Antes das manchetes nacionais e do estrelato na WNBA, A’ja Wilson já era uma força imparável no campo. Como estudante do ensino médio na Carolina do Norte, ela não era apenas boa; ela era historicamente dominante. Os números daquela época pintam a imagem de um jogador que controlava o jogo de todas as maneiras significativas.
Wilson teve média de cerca de 35 pontos, 15 rebotes e cinco bloqueios por jogo. Isso não é apenas uma linha estatística; essa é uma equipe de demolição de uma mulher só. Ela liderou seu time a um campeonato estadual, provando desde o início que poderia levar um time ao prêmio final. Os elogios aconteceram naturalmente. A revista Parade elegeu-a Jogadora Nacional do Ano. A Associação de Treinadores de Basquete Feminino (WBCA) concordou, entregando-lhe também a maior homenagem.

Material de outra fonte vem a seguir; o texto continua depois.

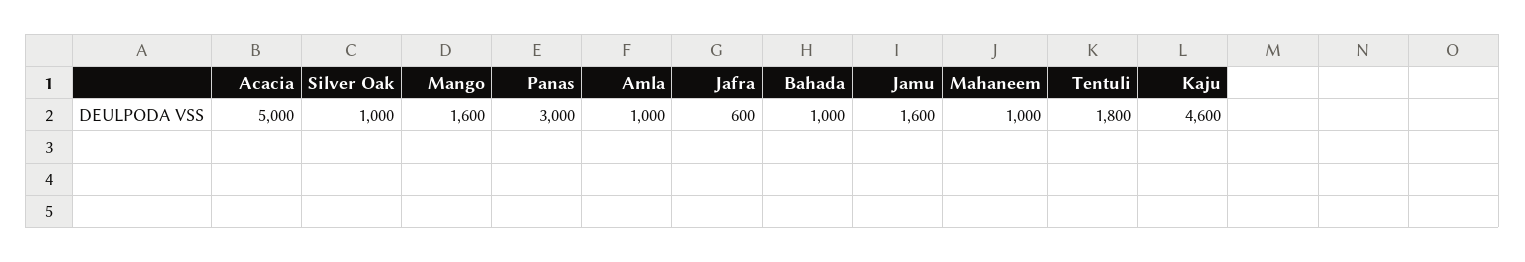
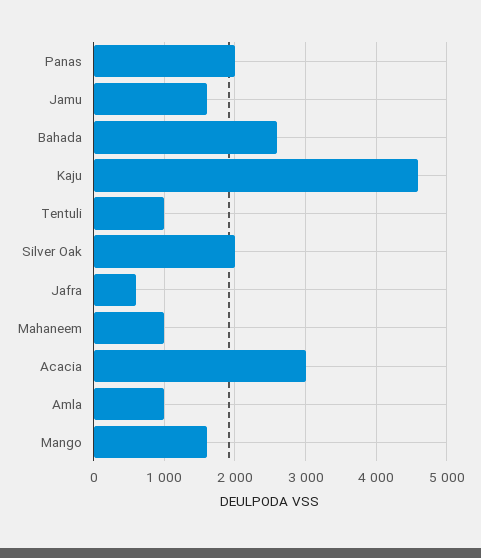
  {
-   "Acacia": 5000,
+   "Acacia": 3000,
-   "Silver Oak": 1000,
+   "Silver Oak": 2000,
    "Mango": 1600,
-   "Panas": 3000,
+   "Panas": 2000,
    "Amla": 1000,
    "Jafra": 600,
-   "Bahada": 1000,
+   "Bahada": 2600,
    "Jamu": 1600,
    "Mahaneem": 1000,
-   "Tentuli": 1800,
+   "Tentuli": 1000,
    "Kaju": 4600
  }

Estava claro para onde isso estava indo. Wilson não permaneceu apenas no domínio do ensino médio. Ela levou essa mesma energia implacável para a Universidade da Carolina do Sul. Lá, ela ajudou a levar os Gamecocks ao campeonato nacional, encerrando uma jornada que começou com bloqueios e pontos em ginásios de ensino médio. A transição do fenômeno do ensino médio para o campeão universitário não foi um salto. Foi uma continuação.